With COVID-19 disrupting the supply chains, we did not feel it was economically feasible to order PCB boards at this time. Normally, though, having a pre-set PCB board is inexpensive and greatly improves the experience for the user, since every circuit component has a labeled place that is easy for a novice to follow. As such, in the future we think the design would benefit from a PCB overhaul to replace having separate Arduino units.

Customer Support

Currently our customer support consists of the group email and an instructional guide we put together. Ideally, though, we could improve customer support by adding our own support forum like companies such as National Instruments or Arduino have for their products. A community model could provide better, more consistent support than 4 college students at a start-up company.

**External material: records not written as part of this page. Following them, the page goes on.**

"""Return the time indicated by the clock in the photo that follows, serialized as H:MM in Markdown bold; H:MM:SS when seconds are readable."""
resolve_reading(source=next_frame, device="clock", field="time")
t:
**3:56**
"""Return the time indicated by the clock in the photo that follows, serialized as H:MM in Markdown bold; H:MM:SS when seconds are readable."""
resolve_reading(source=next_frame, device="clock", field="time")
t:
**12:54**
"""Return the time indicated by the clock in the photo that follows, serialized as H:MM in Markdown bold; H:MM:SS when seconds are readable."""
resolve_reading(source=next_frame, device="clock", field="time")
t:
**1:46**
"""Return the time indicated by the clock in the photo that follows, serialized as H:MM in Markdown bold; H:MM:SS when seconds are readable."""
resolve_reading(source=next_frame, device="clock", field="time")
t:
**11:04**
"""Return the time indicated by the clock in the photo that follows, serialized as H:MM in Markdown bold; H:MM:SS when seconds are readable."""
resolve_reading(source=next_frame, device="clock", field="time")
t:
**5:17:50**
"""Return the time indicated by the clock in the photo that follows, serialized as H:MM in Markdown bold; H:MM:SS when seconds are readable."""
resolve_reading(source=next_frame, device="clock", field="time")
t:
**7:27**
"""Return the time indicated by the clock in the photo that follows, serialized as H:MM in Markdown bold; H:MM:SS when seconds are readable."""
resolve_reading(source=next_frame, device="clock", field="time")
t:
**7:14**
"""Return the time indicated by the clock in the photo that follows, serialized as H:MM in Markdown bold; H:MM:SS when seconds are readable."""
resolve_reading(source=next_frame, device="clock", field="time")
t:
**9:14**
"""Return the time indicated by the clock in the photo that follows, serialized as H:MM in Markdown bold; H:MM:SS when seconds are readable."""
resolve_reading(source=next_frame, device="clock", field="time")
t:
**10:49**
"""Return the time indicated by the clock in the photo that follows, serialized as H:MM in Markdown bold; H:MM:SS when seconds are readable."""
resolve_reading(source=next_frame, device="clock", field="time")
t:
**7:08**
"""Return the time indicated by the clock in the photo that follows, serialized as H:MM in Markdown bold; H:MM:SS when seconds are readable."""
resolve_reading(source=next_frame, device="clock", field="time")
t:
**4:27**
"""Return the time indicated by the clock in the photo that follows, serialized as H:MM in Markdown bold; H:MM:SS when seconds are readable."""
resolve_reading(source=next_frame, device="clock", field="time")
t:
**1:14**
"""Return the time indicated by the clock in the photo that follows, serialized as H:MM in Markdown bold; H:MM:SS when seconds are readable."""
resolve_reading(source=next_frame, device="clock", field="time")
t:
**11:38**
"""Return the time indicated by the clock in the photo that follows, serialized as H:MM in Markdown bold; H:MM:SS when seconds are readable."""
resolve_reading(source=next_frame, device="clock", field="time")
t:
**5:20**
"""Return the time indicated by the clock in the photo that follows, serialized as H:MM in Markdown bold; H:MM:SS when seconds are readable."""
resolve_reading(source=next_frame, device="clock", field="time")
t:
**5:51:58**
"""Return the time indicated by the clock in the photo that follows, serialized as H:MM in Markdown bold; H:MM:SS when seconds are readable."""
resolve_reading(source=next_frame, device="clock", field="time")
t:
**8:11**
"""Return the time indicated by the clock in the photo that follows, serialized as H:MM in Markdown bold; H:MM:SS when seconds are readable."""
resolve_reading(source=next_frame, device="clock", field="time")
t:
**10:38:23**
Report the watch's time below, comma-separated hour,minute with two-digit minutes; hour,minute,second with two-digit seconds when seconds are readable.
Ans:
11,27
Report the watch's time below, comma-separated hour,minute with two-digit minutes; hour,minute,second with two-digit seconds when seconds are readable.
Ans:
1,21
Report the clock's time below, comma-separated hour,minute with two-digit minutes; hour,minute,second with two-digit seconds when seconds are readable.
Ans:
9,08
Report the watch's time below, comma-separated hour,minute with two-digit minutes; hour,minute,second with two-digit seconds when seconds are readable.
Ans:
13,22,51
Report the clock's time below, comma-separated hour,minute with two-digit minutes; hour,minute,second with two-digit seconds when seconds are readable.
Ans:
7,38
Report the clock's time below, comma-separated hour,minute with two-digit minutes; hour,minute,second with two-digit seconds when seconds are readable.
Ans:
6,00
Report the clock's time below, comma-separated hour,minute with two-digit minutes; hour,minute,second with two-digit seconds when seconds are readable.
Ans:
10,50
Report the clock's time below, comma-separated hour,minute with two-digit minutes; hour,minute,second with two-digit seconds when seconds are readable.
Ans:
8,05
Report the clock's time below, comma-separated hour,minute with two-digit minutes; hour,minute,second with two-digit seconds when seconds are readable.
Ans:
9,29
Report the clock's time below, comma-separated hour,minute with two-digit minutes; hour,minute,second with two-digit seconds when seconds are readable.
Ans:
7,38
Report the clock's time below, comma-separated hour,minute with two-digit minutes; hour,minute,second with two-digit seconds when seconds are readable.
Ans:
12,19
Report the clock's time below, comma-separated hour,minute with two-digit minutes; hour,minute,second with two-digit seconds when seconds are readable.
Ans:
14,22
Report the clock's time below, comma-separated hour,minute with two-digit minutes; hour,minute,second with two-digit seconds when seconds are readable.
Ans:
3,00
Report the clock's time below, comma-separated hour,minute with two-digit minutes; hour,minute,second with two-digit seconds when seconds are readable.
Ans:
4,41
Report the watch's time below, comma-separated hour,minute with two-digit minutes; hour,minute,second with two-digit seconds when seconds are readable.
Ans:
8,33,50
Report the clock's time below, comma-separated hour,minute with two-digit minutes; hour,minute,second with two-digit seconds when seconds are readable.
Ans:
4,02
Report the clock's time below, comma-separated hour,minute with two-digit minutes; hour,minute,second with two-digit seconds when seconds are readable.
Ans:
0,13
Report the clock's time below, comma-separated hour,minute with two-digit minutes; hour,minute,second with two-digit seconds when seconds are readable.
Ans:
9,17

After a collective 320 work hours invested in the project and thousands of group messages, all we can truly say is wow. This project was a transformative experience. Before this project, we had collectively written maybe 300 lines of code in our MATLAB programming course. Before this project, the majority of the group had taken one electrical engineering based course, circuit analysis, two years previously and made circuits on breadboards from well-known schematics in circuits lab. However, it was totally different when you are presented a problem by your sponsor and told to find a solution to it. We had never designed a circuit from scratch and built it from the ground up. Katy had not taken circuits yet and was taking it concurrently when the project was first assigned. We did not readily have access to electrical engineering resources. Our group did not feel as if we were ready, but we rose to the challenge.

 

Our only faculty resources with some electronics prototyping background was Dr. Schuler with the physics department and Dr. Walker with the biomedical engineering department. With analog circuit development and later digital circuit development which became much more technical, most if not all the material was self-learned. This struggle was also further exacerbated by having to also concurrently learn about electrochemistry which in itself is a different beast. However, we persisted.

 

The key to success was maintaining a stable and healthy line of communication which allowed for us to seamlessly integrate our work together and pick up where work needed to be done to create a working prototype. Samuel had to learn how to operate LabVIEW and create a program from scratch to run our experiment in the first semester and later develop a program using Python to process our data and run the Raspberry Pi which would later control up to 4 potentiostat channels. Edward developed a working user interface in the second prototype iteration and active communication between the digital circuit and the user interface via LCD monitor. Kaleb pioneered the first circuit prototype and CAD for the hardware and housing. Katy developed the power circuit topology eventually used in the second iteration. 

 

This project and our humble success would not have been possible without Dr. Schuler and Dr. Walker's love and support for their students. We are also incredibly grateful for the kind Tulane faculty whom we had the pleasure of interacting with this year and cheered us on. We are grateful for Brandon who gave our group a chance to work on this project. We grew because of the challenge and became better engineers because it. We are one. We are team ELKS!